Repeat exactly, and only, the lines from the one containing "Ability to scan" through the end of the records.
*** Material for this task
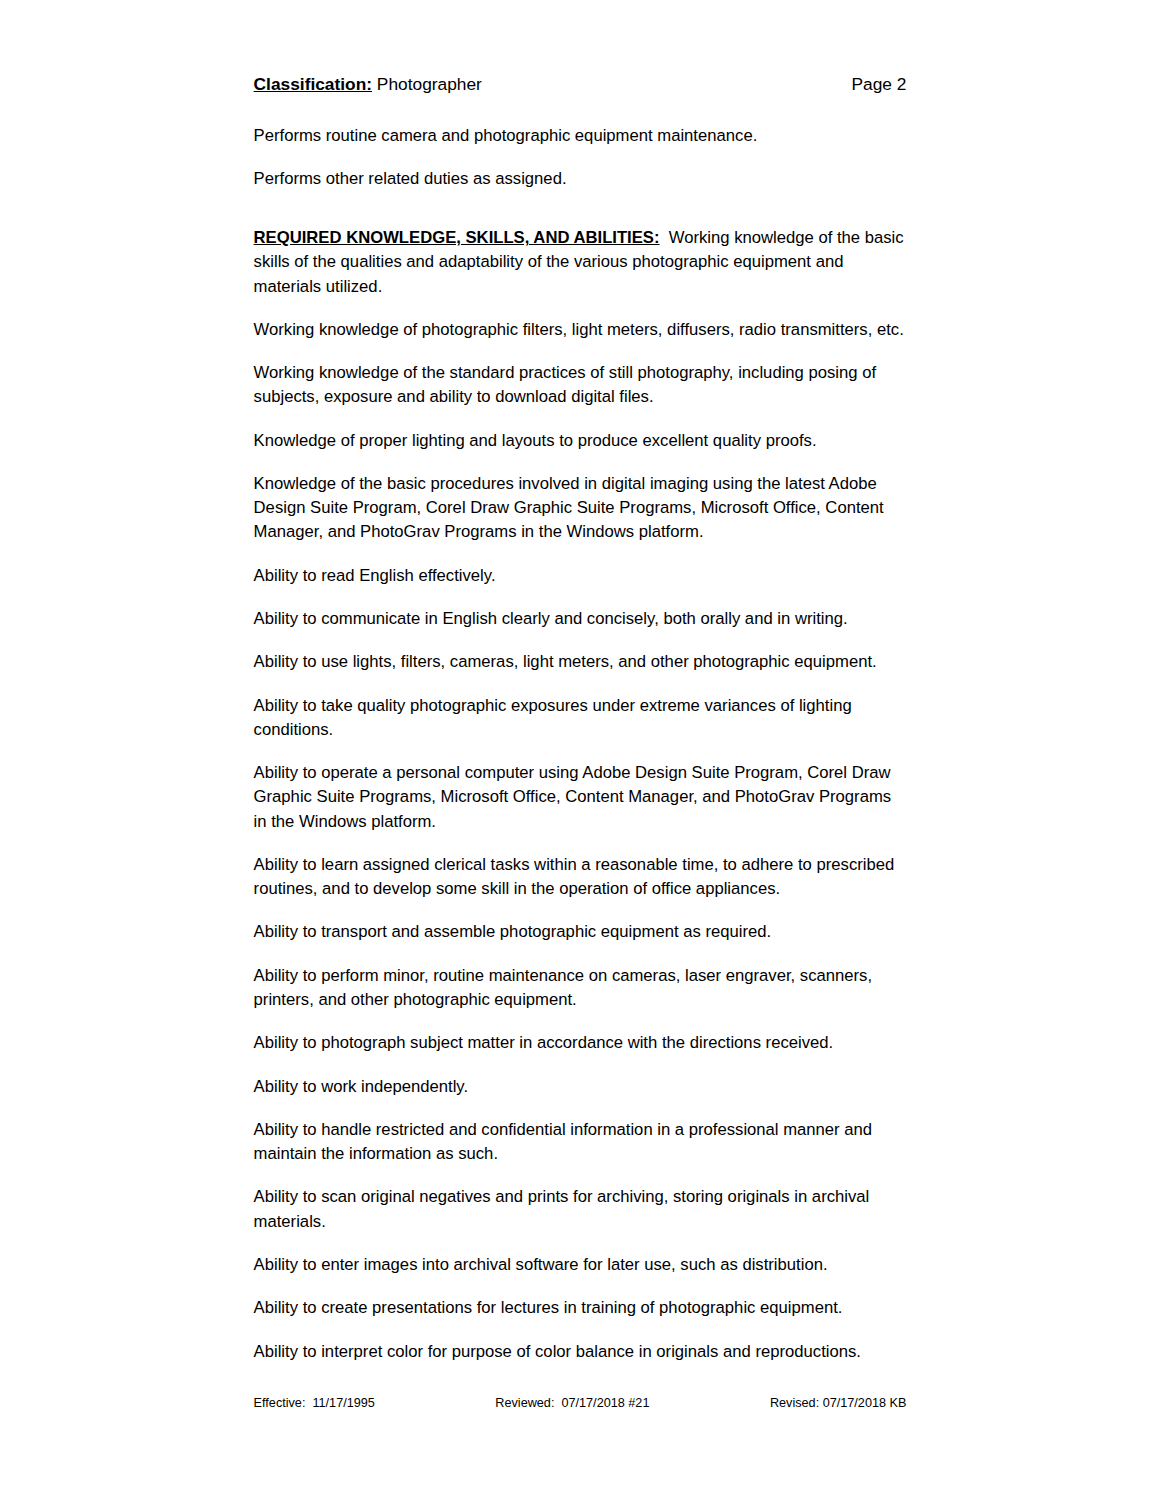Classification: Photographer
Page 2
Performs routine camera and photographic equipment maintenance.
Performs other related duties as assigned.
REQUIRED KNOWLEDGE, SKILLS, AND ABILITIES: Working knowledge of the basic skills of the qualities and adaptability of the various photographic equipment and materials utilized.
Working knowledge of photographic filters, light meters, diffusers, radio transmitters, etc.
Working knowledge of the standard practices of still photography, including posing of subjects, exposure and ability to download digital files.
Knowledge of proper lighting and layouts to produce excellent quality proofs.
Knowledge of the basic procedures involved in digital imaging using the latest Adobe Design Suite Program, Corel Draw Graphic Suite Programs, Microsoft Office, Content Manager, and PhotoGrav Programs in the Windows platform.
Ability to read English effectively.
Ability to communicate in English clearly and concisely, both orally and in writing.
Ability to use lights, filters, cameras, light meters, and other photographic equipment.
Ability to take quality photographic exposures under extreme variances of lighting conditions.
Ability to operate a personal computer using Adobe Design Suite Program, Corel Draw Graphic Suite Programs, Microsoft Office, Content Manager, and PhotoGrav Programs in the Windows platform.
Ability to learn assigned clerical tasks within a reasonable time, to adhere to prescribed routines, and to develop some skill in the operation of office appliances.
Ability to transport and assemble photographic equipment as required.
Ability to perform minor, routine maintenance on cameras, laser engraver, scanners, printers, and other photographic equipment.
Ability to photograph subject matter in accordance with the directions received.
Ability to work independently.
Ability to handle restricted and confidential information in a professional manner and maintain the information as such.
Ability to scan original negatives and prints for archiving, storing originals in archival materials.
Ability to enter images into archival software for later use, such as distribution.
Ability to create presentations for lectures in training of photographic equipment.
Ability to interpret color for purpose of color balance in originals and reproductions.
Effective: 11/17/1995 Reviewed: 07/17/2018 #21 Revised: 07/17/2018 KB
******
Problem solution:
Ability to scan original negatives and prints for archiving, storing originals in archival materials.
Ability to enter images into archival software for later use, such as distribution.
Ability to create presentations for lectures in training of photographic equipment.
Ability to interpret color for purpose of color balance in originals and reproductions.
Effective: 11/17/1995 Reviewed: 07/17/2018 #21 Revised: 07/17/2018 KB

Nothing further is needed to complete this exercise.